Package: remind
Severity: important
Dear Maintainer,
Remind version 05.03.07 (trixie) has a potential buffer overflow in
the DUMPVARS command. If you dump a nonexistent variable, the assignment:
DBufValue(&buf)[VAR_NAME_LEN] = 0;
is intended to truncate the variable name before printing an error. However,
the buffer associated with buf may be as small as 32 bytes, and VAR_NAME_LEN
is 64, so we could write past the buffer.
This bug is not present in 04.02.03 (bookworm) or 03.03.01 (bullseye)

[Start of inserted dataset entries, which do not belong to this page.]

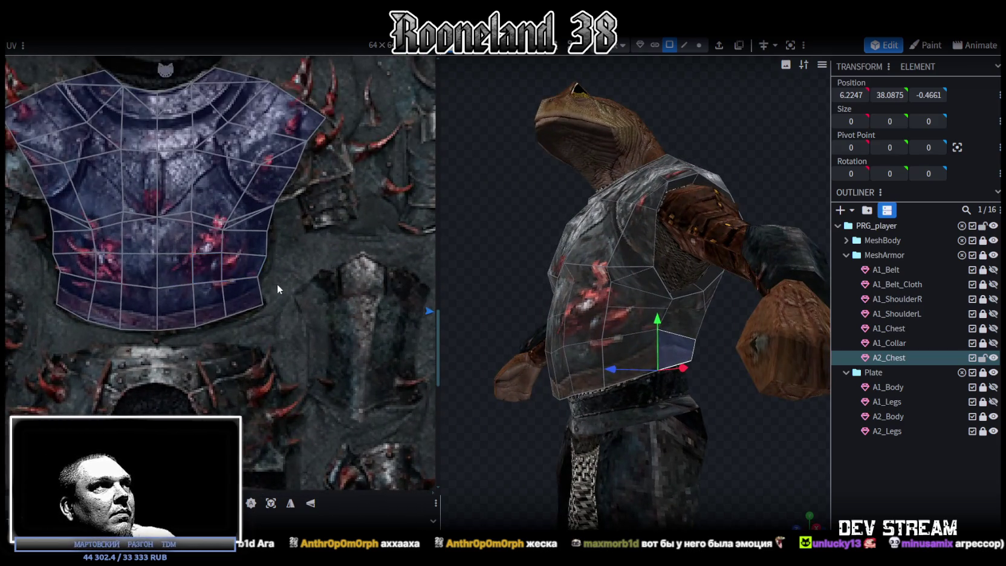
click(248, 293)
drag(258, 275, 263, 266)
middle_drag(268, 281, 340, 279)
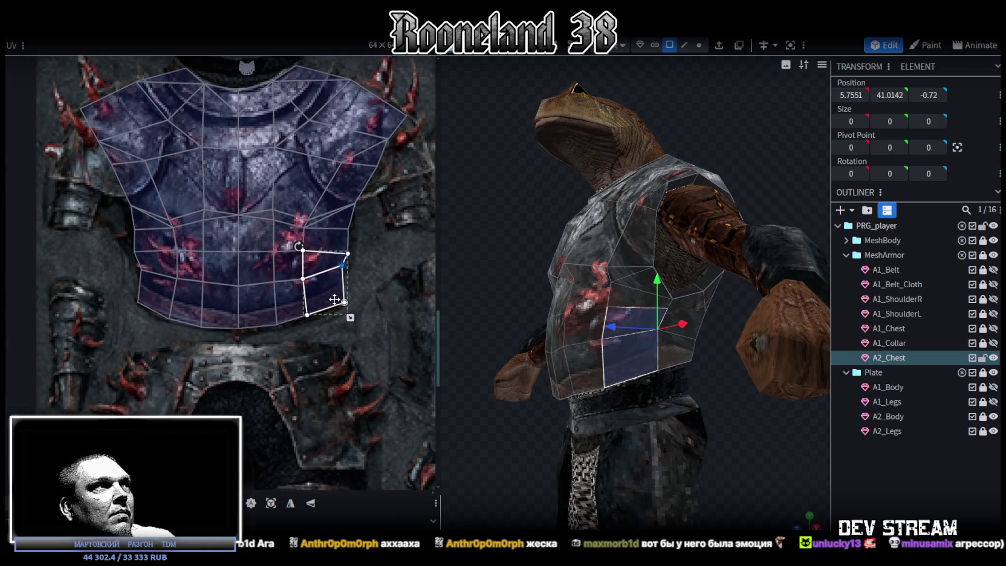
click(139, 266)
drag(139, 266, 136, 260)
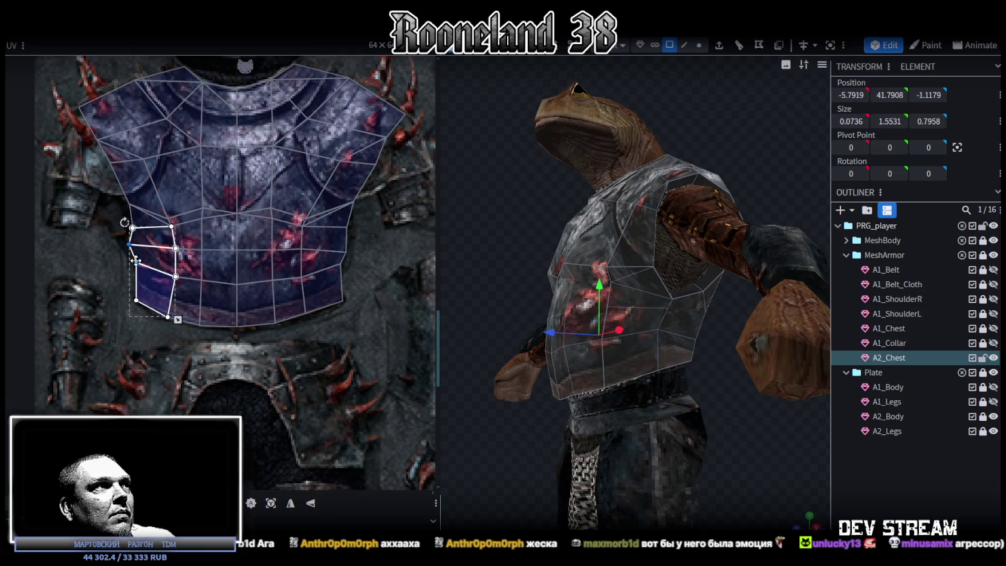
drag(536, 428, 568, 408)
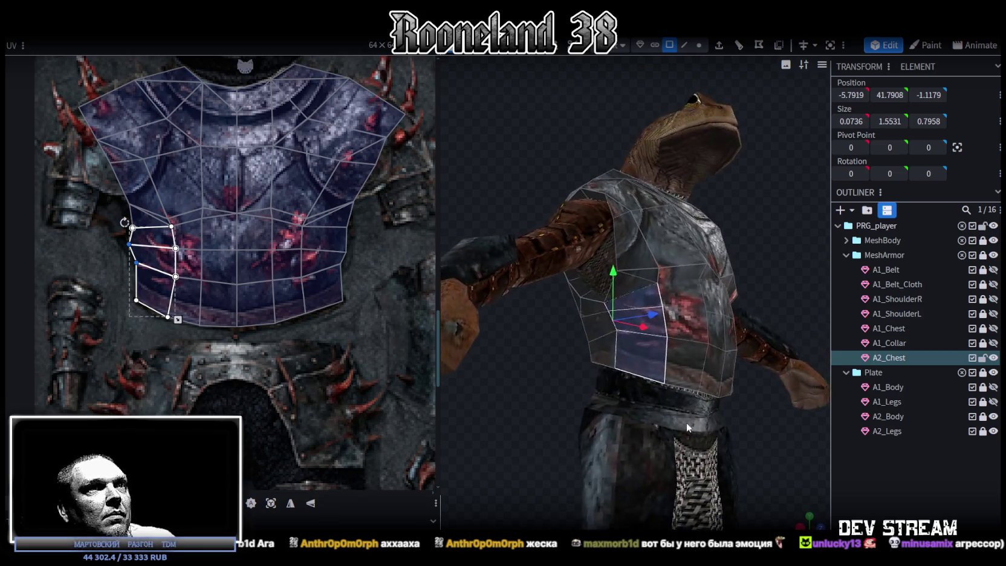
scroll(231, 269, up, 1)
Step: Select the two bottom-centre chest faces and check them from a front three-quarter view
drag(197, 281, 237, 338)
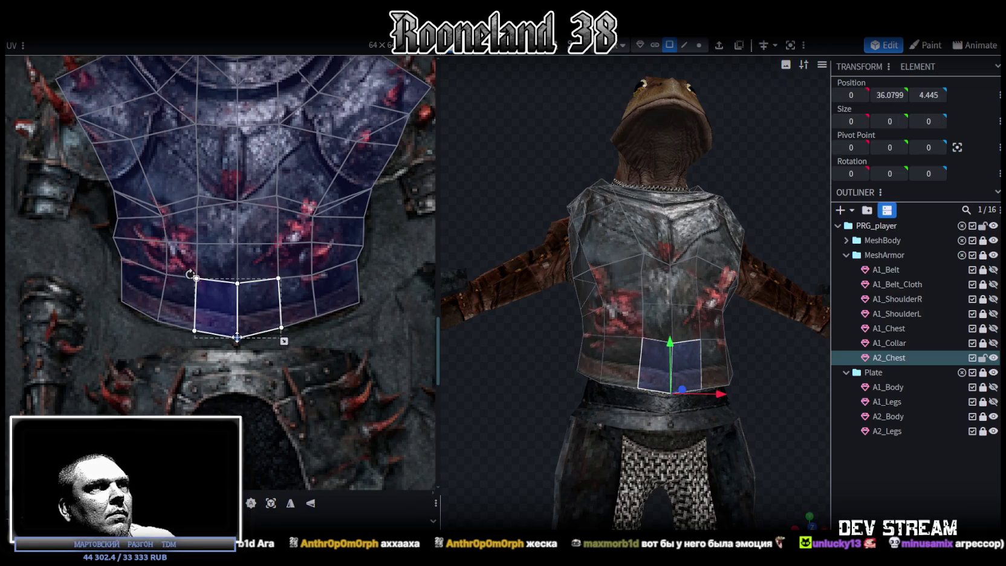
drag(625, 418, 464, 408)
scroll(282, 293, down, 4)
scroll(282, 293, up, 2)
scroll(282, 293, up, 2)
scroll(282, 293, up, 1)
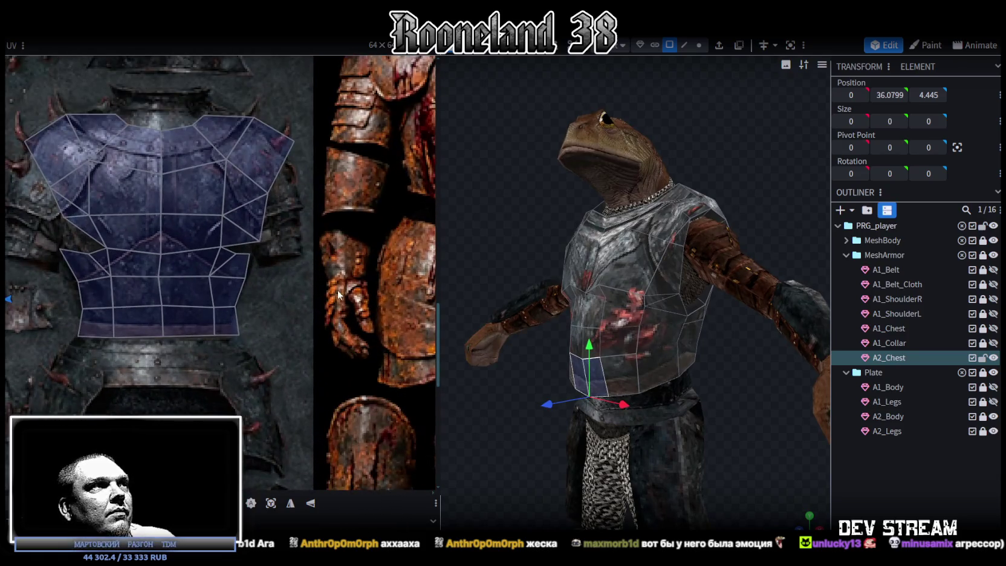
Step: Move a right-side chest UV corner vertex up and to the right
drag(690, 392, 780, 374)
scroll(249, 239, up, 2)
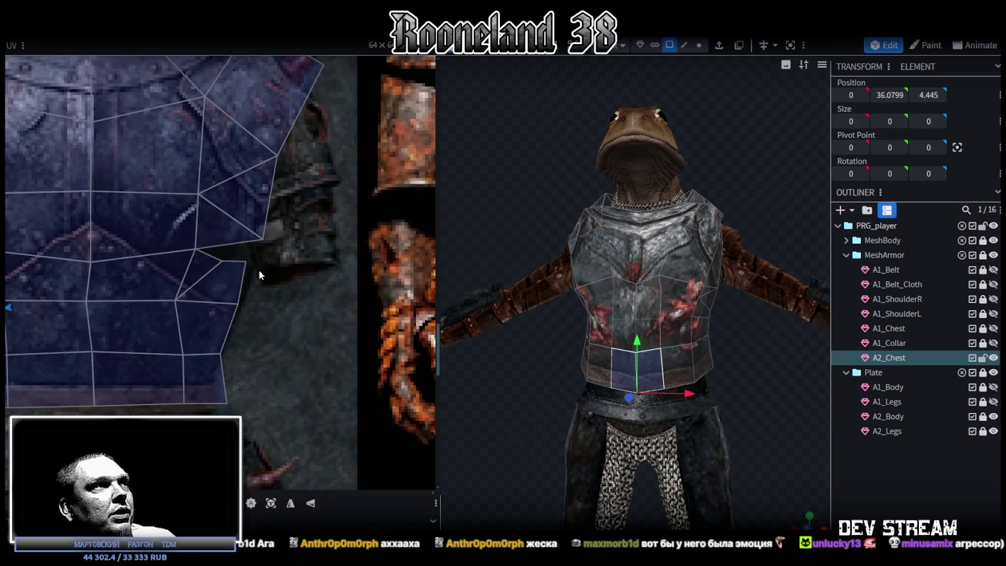
click(239, 266)
click(233, 275)
click(245, 261)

because those versions of Remind guaranteed that buf had at least a
128-byte buffer.
The bug is fixed in upstream 06.00.01 and a patch is below.
Regards,
Dianne.
--- src/var.c.orig 2025-08-18 10:56:18.000000000 -0400
+++ src/var.c 2025-08-19 12:52:34.777056953 -0400
@@ -786,9 +786,14 @@
DumpSysVarByName(DBufValue(&buf)+1);
} else {
v = FindVar(DBufValue(&buf), 0);
- DBufValue(&buf)[VAR_NAME_LEN] = 0;
- if (!v) fprintf(ErrFp, "%s %s\n",
+ if (!v) {
+ if (DBufLen(&buf) > VAR_NAME_LEN) {
+ /* Truncate over-long variable name */
+ DBufValue(&buf)[VAR_NAME_LEN] = 0;
+ }
+ fprintf(ErrFp, "%s %s\n",
DBufValue(&buf), UNDEF);
+ }
else {
fprintf(ErrFp, "%s ", v->name);
PrintValue(&(v->v), ErrFp);
-- System Information:
Debian Release: 13.0
APT prefers stable-security
APT policy: (500, 'stable-security'), (500, 'stable')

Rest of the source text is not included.